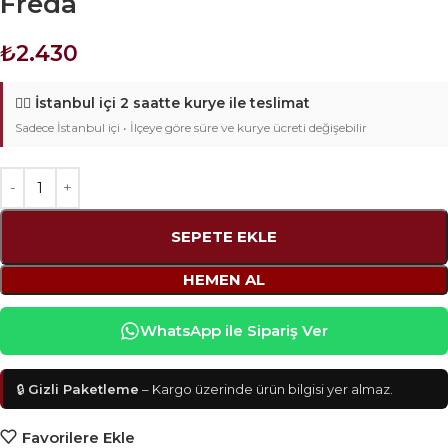
Freda
₺
2.430
🚴‍♂️
İstanbul içi 2 saatte kurye ile teslimat
Sadece İstanbul içi • İlçeye göre süre ve kurye ücreti değişebilir
SEPETE EKLE
HEMEN AL
WhatsApp ile Sipariş Ver
🔒
Gizli Paketleme
– Kargo üzerinde ürün bilgisi yer almaz.
Favorilere Ekle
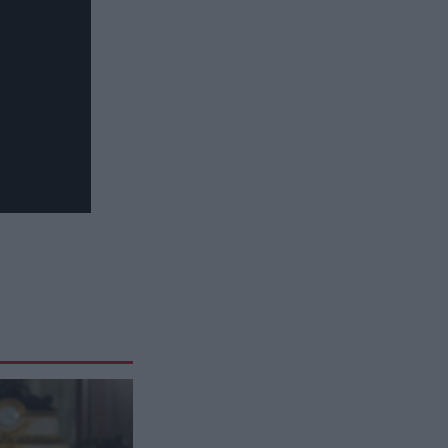
CELEBRITIES
20:43
Σοβαρό τροχαίο για Έλληνα
ράπερ – Το μήνυμα στα social
media
GOOD LIFE
20:30
Πού καταλήγουν τα χρήματα που
μένουν σε αδρανείς τραπεζικούς
λογαριασμούς
CELEBRITIES
20:29
Α.Ηλιάδη: «Ανεβαίνοντας για το
χωριό είδα μπροστά μου τον
Χριστό – Λαμπερό στον
κατάλευκο, εκτυφλωτικό του
χιτώνα»
ΔΙΕΘΝΗΣ ΑΣΦΑΛΕΙΑ
20:23
Το Ιράν φέρνει μπλόκο και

==========

• [Request]:
Retype all entries exactly, without the images.

• [Result]:
Freda
₺
2.430
🚴‍♂️
İstanbul içi 2 saatte kurye ile teslimat
Sadece İstanbul içi • İlçeye göre süre ve kurye ücreti değişebilir
SEPETE EKLE
HEMEN AL
WhatsApp ile Sipariş Ver
🔒
Gizli Paketleme
– Kargo üzerinde ürün bilgisi yer almaz.
Favorilere Ekle
CELEBRITIES
20:43
Σοβαρό τροχαίο για Έλληνα
ράπερ – Το μήνυμα στα social
media
GOOD LIFE
20:30
Πού καταλήγουν τα χρήματα που
μένουν σε αδρανείς τραπεζικούς
λογαριασμούς
CELEBRITIES
20:29
Α.Ηλιάδη: «Ανεβαίνοντας για το
χωριό είδα μπροστά μου τον
Χριστό – Λαμπερό στον
κατάλευκο, εκτυφλωτικό του
χιτώνα»
ΔΙΕΘΝΗΣ ΑΣΦΑΛΕΙΑ
20:23
Το Ιράν φέρνει μπλόκο και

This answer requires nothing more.